For similar reasons, it feels like tags are also better suited to support the emergence you are pointing at with “sweeping in” new content. i.e. it is the tags we should let emerge, not categories. Though, maybe I’m missing something, because I won’t fully understand what you mean by “sweeping” in until I read what at your links.

This likely seems nit-picky, but I feel this is an important thing to get right. Even more confusing I think would be the use of BOTH categories and tags for the same sort of thing, maybe even having duplicate names showing up as both categories and tags.

And on the use of wikis and blogs… I’m definitely not saying that discourse is the best solution for either… But for some, it may be their first try at either. So why not just start writing content somewhere. A wiki page on here could always be moved somewhere more appropriate later.

If we eliminate categories, will people know to subscribe to specific tags before they exist?

In a personal story … I started blogging at daviding.com as both a personal and professional stream. One sister-in-law complained that she liked the photos, but didn’t appreciate the heavy academic stuff that I write. So, I ended focusing daviding.com on the personal, and moved professional content over to coevolving.com . They both have separate mailing lists.

Could I have just had my sister-in-law subscribe to one category? Maybe not, because she really didn’t want to read the professional content, and going to the web site exposes that.

We might compare to other online conversation boards. Reddit has multiple communities under the one domain. For someone coming onto the board for the first time, the variety could be hard for them to absorb.

People have traditionally thought in categories, i.e. hierarchies. Every personal computer has directories (or folders), and sub-directories (subfolders). Yet people like Google search, because they don’t have to remember the path to navigate from a top level down (e.g. like the original Yahoo).

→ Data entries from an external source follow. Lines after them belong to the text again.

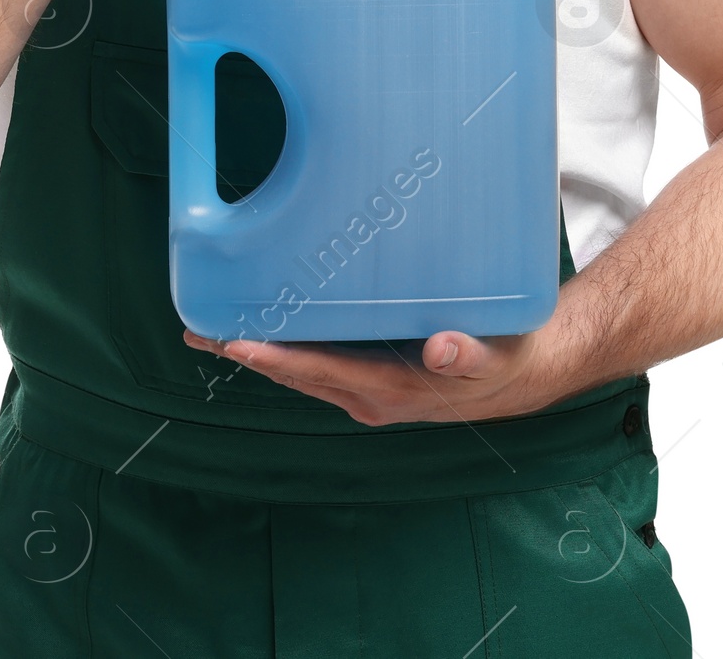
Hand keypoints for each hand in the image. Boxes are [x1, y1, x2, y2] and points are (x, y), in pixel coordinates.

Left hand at [181, 324, 562, 424]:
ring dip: (260, 350)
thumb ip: (463, 353)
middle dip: (247, 352)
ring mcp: (368, 389)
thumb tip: (438, 348)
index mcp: (388, 390)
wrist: (523, 374)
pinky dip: (289, 347)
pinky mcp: (373, 376)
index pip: (317, 371)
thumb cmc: (504, 360)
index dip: (273, 357)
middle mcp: (368, 396)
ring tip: (216, 328)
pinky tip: (272, 326)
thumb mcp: (490, 357)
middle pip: (295, 372)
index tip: (233, 341)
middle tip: (199, 328)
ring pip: (302, 369)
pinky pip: (319, 363)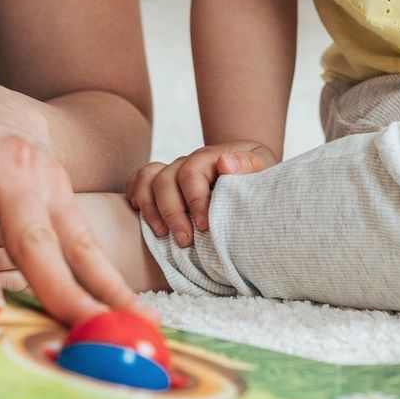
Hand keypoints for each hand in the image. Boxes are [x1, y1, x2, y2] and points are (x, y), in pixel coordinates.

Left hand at [0, 83, 138, 322]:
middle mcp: (10, 167)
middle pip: (33, 235)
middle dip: (57, 287)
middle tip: (78, 331)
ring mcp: (47, 179)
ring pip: (74, 240)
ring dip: (102, 288)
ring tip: (128, 326)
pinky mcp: (67, 193)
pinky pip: (88, 242)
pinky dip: (110, 279)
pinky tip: (131, 311)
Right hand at [124, 141, 279, 246]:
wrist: (248, 168)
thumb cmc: (257, 172)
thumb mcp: (264, 165)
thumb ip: (250, 163)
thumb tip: (224, 163)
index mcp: (210, 157)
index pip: (192, 173)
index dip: (195, 201)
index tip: (205, 227)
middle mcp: (187, 162)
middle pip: (165, 180)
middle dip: (172, 213)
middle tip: (185, 241)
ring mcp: (173, 171)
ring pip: (148, 180)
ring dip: (151, 209)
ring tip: (162, 235)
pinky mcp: (162, 182)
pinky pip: (139, 180)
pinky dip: (136, 196)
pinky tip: (143, 219)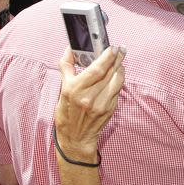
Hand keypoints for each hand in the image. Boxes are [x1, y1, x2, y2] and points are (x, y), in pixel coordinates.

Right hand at [55, 47, 124, 162]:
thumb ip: (67, 67)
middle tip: (121, 49)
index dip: (107, 56)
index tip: (112, 47)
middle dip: (117, 59)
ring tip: (120, 60)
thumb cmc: (67, 111)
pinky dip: (119, 80)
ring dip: (120, 68)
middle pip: (109, 73)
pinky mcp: (110, 109)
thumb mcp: (63, 88)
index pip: (97, 69)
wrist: (75, 136)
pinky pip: (117, 90)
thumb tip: (70, 49)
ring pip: (117, 80)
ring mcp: (101, 104)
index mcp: (75, 89)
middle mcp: (89, 97)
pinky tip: (118, 74)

The reason for tags is that, opposed to orienting towards full-text search, we can add hashtags so that not all words are equally important. However, search without hierarchy generally requires the individual to have the skill to know what to look for. As an example, if everything was tagged with (e.g. #systems-thinking), can we actually discern what is or what is not (i.e. do we need #not-systems-thinking).

You’re welcome to offer the affordance. However, moving a wiki page is not as simple as a single page. Would you port over the history of changes, as well?